Quote each line exactly, from the line that contains "hfov_deg: 4.9" down to the last line of the listing, and no other lines.

## DATA IN THIS EXERCISE

- Opening Delimiter -

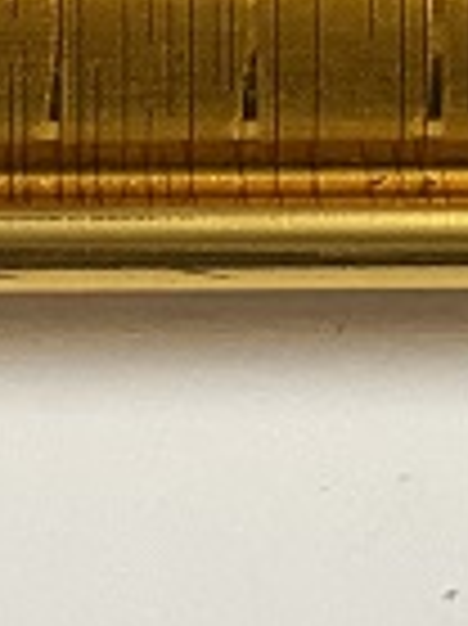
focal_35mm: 300
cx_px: -423
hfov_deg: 4.9
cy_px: -1090
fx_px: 5416
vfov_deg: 6.2
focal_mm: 6
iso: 160
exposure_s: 1/33
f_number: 2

- Closing Delimiter -

## EXERCISE RESPONSE
hfov_deg: 4.9
cy_px: -1090
fx_px: 5416
vfov_deg: 6.2
focal_mm: 6
iso: 160
exposure_s: 1/33
f_number: 2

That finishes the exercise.